All these pieces are given very good performances by the excellent duo of Portuguese violinist Bruno Monteiro, and pianist Joćo Paulo Santos. They enjoy the exotic colours and indulge the luscious harmonies in both the three Mythes and the Sonata. They might even be a bit too indulgent for some tastes, since they are often slower than those Hyperion rivals. This is not a problem in the slow music, where such languor has seductive charm, but they are also a bit steadier in swifter music, where Ibragimova and Tiberghien have more urgency at times. Thus in the third of the transcribed Paganini Caprices, (Paganini’s number 24, or the Brahms, Liszt, Rachmaninov and Lutosławski one), the Hyperion pair take 8:29 to the Portuguese duo’s 9:27.
Timings are not everything, and the skills of Monteiro are well attuned to the needs of the idiom.
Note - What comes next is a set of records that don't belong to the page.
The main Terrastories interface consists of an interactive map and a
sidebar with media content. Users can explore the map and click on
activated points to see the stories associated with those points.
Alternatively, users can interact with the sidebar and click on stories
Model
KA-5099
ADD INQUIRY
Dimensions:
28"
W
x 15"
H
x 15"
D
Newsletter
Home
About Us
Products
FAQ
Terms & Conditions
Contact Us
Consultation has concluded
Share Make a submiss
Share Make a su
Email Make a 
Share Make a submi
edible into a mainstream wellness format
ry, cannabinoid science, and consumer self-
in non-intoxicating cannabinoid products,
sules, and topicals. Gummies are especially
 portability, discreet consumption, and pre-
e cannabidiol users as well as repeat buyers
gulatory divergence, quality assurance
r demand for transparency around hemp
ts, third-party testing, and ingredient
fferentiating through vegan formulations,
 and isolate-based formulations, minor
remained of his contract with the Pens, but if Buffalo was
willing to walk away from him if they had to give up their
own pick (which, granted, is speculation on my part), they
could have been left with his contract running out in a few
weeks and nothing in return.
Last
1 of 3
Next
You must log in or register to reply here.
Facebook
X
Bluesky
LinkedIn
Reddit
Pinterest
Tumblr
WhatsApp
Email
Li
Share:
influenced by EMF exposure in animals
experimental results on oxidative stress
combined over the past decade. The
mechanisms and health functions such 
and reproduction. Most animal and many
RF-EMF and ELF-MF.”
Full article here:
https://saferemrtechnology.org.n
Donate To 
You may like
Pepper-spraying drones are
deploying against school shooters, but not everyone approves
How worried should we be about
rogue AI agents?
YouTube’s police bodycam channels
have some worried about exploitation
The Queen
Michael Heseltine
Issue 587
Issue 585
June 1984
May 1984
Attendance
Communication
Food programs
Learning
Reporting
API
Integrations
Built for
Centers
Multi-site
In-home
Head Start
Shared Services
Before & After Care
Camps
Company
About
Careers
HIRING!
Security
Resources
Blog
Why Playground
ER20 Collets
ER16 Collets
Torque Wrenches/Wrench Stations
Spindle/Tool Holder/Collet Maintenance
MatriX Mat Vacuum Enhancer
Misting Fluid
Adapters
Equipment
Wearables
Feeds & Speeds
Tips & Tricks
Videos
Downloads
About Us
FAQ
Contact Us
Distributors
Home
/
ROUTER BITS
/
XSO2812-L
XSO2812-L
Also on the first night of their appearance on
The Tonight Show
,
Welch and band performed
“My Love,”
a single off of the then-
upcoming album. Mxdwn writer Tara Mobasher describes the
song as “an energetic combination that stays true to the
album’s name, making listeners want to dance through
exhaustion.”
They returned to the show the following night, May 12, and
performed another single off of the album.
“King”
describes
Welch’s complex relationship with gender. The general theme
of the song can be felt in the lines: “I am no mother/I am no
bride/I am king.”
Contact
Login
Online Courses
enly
He always sounds engaged and passionately committed, with plenty of colour and spirit in his playing. This is true of the pianist Santos as well, but here there is a problem not with the playing but with the instrument, or perhaps the hall or the way it has been recorded. The venue sounds a touch too reverberant, and in such moments as the vigorous opening of the Sonata’s finale this results in an unlovely clangorous quality in the piano’s treble. This is not a problem for much of the time, and not enough to detract from these discs’ good qualities. They have cost and comprehensiveness on their side, and some fine musicianship as well. Those four extra pieces without opus numbers, over twenty minutes of music, are by no means negligible when played as well as they are here but in the main works there is nowadays some strong competition for this once-neglected repertoire.